Der Jahresverlust 2010 betrug rd. 225.300 €. In der Gebührenbedarfsberechnung Wassergebühren für 2012 wurde bereits ein Teilbetrag des Jahresverlustes 2010 in Höhe von 80.000 € eingestellt. Der restliche Jahresverlust in Höhe von rd. 145.300 € ist aufgrund der gesetzlichen Vorgaben in die Gebührenbedarfsberechnung Wassergebühren für 2013 einzustellen.

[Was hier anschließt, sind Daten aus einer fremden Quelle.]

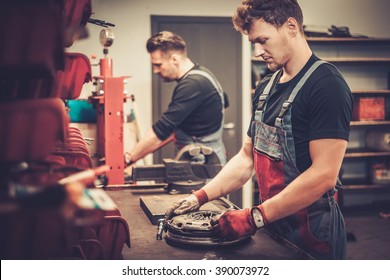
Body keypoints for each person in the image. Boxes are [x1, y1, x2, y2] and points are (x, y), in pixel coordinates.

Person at [165, 0, 353, 260]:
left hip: (312, 233)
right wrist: (199, 197)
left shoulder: (326, 86)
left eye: (263, 40)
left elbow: (324, 176)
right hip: (273, 226)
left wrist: (255, 216)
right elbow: (246, 158)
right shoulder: (266, 87)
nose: (257, 52)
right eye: (254, 42)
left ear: (291, 27)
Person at [125, 31, 227, 165]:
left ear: (174, 59)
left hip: (201, 164)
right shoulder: (203, 73)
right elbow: (224, 103)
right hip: (207, 156)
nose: (155, 71)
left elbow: (160, 131)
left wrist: (128, 158)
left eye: (158, 64)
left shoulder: (192, 84)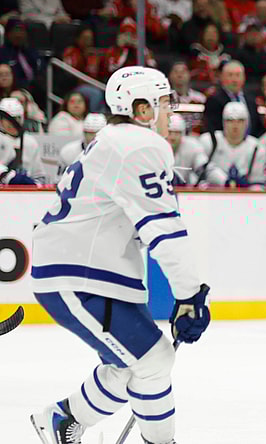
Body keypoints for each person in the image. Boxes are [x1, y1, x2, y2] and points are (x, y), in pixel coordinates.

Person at [29, 66, 211, 444]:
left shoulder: (118, 140)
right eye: (163, 104)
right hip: (78, 273)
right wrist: (189, 294)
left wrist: (187, 293)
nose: (168, 113)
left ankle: (63, 419)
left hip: (92, 269)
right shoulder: (139, 144)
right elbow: (163, 229)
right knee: (152, 360)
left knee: (134, 364)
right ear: (141, 110)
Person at [199, 102, 265, 187]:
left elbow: (257, 183)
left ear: (247, 123)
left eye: (240, 121)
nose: (235, 125)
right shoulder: (208, 141)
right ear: (223, 122)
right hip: (212, 193)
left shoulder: (257, 147)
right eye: (230, 120)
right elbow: (199, 170)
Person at [202, 60, 263, 138]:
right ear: (222, 77)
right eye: (230, 75)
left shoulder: (251, 99)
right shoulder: (214, 100)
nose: (234, 80)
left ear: (244, 78)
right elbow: (212, 128)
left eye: (238, 75)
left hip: (250, 145)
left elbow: (258, 128)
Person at [0, 97, 45, 184]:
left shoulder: (30, 141)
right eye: (8, 120)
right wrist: (9, 176)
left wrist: (34, 185)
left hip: (23, 192)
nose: (12, 123)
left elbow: (39, 175)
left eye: (17, 118)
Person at [166, 113, 209, 185]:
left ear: (183, 134)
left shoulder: (192, 146)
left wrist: (224, 181)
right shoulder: (156, 148)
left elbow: (204, 167)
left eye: (177, 133)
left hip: (184, 191)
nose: (173, 137)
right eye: (169, 132)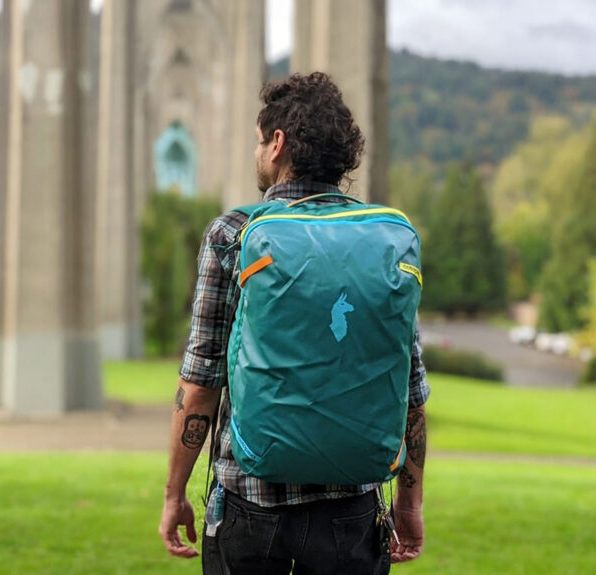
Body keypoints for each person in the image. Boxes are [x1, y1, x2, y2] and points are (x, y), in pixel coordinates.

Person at [158, 72, 429, 574]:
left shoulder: (234, 234)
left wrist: (175, 493)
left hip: (249, 506)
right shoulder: (385, 240)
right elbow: (410, 392)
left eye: (260, 141)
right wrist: (409, 506)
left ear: (278, 144)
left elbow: (200, 382)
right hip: (352, 513)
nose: (257, 152)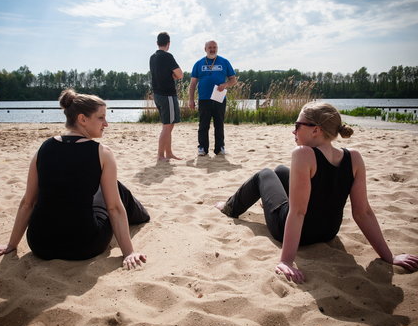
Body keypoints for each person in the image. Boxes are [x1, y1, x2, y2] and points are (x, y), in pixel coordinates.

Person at [216, 102, 418, 283]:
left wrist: (286, 261)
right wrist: (389, 257)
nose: (293, 131)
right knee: (280, 170)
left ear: (316, 130)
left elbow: (298, 212)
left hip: (296, 230)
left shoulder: (303, 154)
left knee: (265, 174)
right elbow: (362, 212)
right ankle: (261, 202)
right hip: (328, 230)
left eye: (297, 126)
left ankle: (229, 208)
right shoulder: (354, 157)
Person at [0, 89, 150, 269]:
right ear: (82, 119)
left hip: (40, 244)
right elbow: (114, 208)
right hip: (85, 245)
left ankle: (138, 215)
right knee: (114, 188)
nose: (106, 124)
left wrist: (11, 245)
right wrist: (129, 253)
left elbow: (28, 202)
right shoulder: (102, 152)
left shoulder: (44, 148)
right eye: (101, 118)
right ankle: (143, 216)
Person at [188, 40, 237, 156]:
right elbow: (193, 83)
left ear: (217, 48)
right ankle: (202, 148)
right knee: (203, 124)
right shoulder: (199, 63)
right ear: (205, 49)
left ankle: (220, 148)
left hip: (219, 98)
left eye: (214, 47)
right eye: (210, 47)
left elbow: (233, 80)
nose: (212, 49)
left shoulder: (224, 62)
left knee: (219, 124)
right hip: (204, 99)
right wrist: (191, 99)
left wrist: (225, 85)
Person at [149, 32, 184, 161]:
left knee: (169, 124)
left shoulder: (152, 57)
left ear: (157, 43)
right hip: (167, 94)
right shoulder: (167, 56)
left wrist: (171, 75)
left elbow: (162, 74)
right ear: (168, 43)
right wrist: (174, 75)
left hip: (158, 94)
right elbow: (180, 74)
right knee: (167, 125)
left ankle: (168, 153)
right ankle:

Der Erfolgsplan 2013 weist gegenüber dem Vorjahr 2012 eine Kostenminderung von 72.500 € aus
(siehe Anlage 3). Danach kann der Jahresverlust (Restbetrag) 2010 ohne Gebührenerhöhung
abgedeckt werden, obwohl für 2013 ein geringerer Wasserverbrauch prognostiziert wird.
2. Rechtliche Würdigung
Gebührenbedarfsberechnung (Kalkulation) aufgrund Kostendeckungsprinzip § 6 Abs. 1 KAG
NRW
3. Finanzielle Auswirkungen
Der Verlust (Restbetrag) für 2010 in Höhe von 145.300 € ist in die Gebührenbedarfsberechnung
Wassergebühren für 2013 eingestellt.
4. Organisatorische und personelle Auswirkungen
entfällt
5. Lösungsvorschlag und mögliche Alternativen und deren Auswirkungen
entfällt
6. Auswirkungen auf den demographischen Wandel
keine
7. Beschlussvorschlag:
1. Die Gebührenbedarfsberechnung (Anlage 1 und 2 zu RD-Nr. 952-IX) ist geprüft und gebilligt.